Segment Start: Source records

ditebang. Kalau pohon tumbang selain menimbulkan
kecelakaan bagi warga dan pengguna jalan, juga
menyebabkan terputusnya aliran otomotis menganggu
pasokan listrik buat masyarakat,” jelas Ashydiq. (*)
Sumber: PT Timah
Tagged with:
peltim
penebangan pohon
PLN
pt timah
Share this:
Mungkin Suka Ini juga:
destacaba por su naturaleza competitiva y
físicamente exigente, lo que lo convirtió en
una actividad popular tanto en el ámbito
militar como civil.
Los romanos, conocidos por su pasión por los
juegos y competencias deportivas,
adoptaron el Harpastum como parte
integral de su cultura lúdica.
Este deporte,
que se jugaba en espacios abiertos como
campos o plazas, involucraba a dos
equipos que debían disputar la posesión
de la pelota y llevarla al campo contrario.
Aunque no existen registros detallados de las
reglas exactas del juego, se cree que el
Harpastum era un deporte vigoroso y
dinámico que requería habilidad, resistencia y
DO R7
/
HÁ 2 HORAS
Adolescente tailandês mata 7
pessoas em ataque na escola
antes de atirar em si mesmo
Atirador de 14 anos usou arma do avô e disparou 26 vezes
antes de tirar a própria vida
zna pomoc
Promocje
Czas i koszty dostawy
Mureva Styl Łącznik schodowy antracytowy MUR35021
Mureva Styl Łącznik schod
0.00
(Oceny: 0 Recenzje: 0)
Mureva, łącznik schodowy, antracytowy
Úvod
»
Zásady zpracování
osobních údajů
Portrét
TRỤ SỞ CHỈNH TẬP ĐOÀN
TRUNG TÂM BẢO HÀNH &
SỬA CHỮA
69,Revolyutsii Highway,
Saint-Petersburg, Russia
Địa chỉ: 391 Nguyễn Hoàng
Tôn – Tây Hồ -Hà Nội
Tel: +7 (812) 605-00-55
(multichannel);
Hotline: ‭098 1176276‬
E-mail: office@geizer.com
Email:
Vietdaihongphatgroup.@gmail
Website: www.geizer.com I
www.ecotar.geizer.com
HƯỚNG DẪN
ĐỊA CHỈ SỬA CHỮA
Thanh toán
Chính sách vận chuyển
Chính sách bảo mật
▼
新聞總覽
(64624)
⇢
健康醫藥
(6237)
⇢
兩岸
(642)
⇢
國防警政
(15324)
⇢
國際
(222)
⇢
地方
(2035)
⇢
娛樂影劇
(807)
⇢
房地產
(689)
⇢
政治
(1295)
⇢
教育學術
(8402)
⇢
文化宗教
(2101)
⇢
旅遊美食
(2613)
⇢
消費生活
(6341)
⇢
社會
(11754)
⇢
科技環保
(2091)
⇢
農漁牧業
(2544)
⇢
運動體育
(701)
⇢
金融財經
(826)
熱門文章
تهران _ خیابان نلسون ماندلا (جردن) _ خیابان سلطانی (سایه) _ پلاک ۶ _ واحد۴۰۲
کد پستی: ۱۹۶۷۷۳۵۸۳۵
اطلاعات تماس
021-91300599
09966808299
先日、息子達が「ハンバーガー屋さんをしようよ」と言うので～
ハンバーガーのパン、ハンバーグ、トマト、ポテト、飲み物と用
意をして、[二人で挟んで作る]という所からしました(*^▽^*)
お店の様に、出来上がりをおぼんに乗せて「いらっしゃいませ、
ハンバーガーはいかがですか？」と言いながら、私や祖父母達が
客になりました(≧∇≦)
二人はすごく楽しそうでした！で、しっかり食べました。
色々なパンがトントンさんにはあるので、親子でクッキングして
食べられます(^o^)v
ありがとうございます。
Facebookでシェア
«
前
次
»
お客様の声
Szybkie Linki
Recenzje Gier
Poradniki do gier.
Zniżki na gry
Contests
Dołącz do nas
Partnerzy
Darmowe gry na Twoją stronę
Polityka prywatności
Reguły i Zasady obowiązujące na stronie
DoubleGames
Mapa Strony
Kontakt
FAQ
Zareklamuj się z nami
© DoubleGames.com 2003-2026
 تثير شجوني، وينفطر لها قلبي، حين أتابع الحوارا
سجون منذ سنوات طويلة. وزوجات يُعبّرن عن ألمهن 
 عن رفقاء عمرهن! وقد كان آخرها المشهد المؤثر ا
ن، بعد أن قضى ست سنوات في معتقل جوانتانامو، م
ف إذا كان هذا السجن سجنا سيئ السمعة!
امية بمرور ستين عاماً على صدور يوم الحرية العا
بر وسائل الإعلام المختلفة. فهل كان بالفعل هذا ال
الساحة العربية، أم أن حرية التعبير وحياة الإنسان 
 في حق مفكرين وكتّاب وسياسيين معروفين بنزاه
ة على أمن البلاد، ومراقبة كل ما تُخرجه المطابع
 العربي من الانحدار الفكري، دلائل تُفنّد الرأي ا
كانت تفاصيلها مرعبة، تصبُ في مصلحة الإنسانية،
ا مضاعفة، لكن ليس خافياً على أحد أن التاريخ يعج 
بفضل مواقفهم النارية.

Segment End: Source records

#### What you have to do
Find each line in the records above that contains the word "antes", and copy every such line in full.

#### Task solution
antes de atirar em si mesmo
antes de tirar a própria vida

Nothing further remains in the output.